▶ REQUIREMENT: Look below. Copy each line that has "Mouse" in it.

▶ MATERIAL SUPPLIED:
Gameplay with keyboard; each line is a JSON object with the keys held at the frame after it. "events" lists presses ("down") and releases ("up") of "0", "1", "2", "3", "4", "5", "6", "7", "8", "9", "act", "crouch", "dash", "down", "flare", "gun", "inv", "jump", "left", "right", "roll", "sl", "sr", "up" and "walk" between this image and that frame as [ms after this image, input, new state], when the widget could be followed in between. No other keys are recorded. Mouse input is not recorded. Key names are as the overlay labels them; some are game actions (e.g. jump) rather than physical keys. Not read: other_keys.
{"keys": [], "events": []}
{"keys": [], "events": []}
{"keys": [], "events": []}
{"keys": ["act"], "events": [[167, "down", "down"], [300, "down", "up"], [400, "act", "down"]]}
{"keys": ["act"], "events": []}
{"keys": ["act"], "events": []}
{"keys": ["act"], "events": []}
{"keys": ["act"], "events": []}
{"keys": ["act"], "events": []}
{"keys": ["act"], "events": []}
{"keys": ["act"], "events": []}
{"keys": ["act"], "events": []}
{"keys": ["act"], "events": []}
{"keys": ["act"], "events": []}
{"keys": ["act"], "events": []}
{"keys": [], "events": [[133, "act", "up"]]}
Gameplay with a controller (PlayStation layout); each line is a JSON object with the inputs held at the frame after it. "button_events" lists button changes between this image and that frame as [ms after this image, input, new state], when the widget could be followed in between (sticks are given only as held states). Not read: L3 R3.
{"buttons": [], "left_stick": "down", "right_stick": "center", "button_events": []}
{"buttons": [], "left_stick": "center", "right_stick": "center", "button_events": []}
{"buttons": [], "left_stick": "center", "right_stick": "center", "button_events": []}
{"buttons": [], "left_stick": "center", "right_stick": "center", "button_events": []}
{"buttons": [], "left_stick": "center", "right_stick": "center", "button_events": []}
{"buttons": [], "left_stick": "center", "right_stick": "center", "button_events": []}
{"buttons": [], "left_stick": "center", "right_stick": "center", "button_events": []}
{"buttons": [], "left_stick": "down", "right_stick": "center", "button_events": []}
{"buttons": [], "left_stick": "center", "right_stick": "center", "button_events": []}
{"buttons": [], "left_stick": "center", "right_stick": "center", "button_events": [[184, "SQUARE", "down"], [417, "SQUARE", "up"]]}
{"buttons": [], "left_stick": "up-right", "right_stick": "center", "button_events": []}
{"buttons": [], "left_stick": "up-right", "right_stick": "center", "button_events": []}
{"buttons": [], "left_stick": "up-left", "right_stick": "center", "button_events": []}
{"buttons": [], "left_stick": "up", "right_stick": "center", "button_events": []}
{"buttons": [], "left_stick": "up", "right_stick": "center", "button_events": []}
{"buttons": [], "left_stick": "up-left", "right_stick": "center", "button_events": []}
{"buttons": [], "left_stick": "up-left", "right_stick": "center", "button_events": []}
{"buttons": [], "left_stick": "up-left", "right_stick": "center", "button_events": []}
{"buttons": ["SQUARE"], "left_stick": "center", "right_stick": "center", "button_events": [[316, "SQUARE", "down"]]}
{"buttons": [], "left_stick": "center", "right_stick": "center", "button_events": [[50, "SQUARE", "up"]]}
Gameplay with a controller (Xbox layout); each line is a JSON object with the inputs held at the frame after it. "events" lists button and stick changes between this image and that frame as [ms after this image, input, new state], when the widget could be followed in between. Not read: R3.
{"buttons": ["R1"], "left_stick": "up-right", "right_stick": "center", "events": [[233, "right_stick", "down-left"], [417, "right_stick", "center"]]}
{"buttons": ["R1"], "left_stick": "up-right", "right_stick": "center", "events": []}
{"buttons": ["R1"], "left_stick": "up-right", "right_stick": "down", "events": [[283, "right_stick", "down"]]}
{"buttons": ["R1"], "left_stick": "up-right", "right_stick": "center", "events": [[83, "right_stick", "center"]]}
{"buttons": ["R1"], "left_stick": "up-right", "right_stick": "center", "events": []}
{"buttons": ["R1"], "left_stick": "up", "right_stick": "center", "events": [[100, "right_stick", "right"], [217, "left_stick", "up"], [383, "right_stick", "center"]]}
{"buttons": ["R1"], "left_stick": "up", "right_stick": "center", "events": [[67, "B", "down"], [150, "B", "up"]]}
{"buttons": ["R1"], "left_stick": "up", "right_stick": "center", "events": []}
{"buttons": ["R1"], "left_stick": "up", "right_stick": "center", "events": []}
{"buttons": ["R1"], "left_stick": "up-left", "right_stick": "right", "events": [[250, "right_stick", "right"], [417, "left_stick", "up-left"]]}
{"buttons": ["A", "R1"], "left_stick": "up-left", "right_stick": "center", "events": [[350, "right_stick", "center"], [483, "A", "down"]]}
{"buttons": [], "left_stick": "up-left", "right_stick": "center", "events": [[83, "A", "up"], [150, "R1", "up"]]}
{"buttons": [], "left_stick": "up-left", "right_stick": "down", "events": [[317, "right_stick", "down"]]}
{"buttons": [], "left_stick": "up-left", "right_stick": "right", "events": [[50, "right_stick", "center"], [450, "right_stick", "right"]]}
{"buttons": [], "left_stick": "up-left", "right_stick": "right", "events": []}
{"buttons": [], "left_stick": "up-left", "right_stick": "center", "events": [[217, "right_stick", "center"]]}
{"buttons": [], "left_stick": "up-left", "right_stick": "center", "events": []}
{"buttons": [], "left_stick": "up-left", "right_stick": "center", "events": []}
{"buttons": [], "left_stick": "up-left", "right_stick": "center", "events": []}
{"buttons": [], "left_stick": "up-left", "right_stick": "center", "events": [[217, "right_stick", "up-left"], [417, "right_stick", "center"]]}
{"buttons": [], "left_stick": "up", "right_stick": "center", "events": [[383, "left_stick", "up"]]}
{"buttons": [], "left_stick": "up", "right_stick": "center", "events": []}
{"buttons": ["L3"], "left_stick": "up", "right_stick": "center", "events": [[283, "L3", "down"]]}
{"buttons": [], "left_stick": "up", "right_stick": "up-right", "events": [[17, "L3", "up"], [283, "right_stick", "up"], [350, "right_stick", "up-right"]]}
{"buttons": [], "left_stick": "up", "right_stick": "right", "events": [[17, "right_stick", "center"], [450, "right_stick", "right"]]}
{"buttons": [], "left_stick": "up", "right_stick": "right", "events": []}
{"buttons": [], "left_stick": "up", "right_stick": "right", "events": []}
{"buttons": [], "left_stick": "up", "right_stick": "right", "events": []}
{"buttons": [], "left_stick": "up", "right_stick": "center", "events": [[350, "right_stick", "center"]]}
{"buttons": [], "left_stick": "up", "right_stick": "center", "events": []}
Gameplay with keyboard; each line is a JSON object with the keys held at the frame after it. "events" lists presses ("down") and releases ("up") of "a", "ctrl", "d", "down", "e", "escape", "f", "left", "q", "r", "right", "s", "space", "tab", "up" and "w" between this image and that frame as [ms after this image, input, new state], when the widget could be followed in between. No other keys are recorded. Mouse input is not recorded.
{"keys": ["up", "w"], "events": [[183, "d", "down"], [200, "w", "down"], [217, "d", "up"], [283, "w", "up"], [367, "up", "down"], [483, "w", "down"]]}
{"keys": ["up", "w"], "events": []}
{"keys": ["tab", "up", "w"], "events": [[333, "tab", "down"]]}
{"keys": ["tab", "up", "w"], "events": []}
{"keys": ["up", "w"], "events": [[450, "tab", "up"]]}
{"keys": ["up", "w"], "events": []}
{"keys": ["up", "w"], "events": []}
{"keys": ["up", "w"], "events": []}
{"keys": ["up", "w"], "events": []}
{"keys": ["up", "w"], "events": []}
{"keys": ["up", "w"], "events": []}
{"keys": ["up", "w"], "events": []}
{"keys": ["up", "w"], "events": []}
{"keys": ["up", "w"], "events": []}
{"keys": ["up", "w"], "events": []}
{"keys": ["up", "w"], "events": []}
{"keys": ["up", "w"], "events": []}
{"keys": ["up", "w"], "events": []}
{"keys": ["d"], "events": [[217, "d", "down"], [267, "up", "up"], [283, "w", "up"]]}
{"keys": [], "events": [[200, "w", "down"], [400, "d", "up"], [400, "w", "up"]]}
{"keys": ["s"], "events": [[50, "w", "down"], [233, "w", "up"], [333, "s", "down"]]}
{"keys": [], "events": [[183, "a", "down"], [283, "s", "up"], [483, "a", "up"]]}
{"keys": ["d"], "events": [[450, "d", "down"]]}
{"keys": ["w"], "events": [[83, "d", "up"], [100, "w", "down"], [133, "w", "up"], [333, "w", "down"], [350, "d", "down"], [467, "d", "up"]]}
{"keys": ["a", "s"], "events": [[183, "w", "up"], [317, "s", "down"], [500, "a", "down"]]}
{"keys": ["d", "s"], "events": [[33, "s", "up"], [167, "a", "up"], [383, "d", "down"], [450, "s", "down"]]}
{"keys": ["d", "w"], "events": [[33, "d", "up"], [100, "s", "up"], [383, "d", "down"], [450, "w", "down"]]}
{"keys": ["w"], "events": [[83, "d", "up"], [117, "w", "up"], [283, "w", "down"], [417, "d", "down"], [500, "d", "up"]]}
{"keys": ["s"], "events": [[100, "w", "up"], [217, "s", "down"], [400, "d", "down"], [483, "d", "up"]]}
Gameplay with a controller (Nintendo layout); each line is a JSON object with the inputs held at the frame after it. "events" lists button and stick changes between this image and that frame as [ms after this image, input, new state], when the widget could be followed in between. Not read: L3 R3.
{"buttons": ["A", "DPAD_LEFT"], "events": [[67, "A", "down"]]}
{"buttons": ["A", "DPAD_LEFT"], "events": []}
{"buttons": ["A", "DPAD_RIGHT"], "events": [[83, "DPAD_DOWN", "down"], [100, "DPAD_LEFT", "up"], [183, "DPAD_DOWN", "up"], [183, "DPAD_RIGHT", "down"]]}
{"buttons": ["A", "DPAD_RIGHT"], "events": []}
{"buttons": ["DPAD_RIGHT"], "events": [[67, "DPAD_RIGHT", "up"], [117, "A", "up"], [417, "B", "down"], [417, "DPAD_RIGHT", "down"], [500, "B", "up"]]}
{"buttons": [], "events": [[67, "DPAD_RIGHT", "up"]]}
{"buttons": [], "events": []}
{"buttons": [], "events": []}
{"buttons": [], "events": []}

▶ EXERCISE RESULT:
Gameplay with keyboard; each line is a JSON object with the keys held at the frame after it. "events" lists presses ("down") and releases ("up") of "0", "1", "2", "3", "4", "5", "6", "7", "8", "9", "act", "crouch", "dash", "down", "flare", "gun", "inv", "jump", "left", "right", "roll", "sl", "sr", "up" and "walk" between this image and that frame as [ms after this image, input, new state], when the widget could be followed in between. No other keys are recorded. Mouse input is not recorded. Key names are as the overlay labels them; some are game actions (e.g. jump) rather than physical keys. Not read: other_keys.
Gameplay with keyboard; each line is a JSON object with the keys held at the frame after it. "events" lists presses ("down") and releases ("up") of "a", "ctrl", "d", "down", "e", "escape", "f", "left", "q", "r", "right", "s", "space", "tab", "up" and "w" between this image and that frame as [ms after this image, input, new state], when the widget could be followed in between. No other keys are recorded. Mouse input is not recorded.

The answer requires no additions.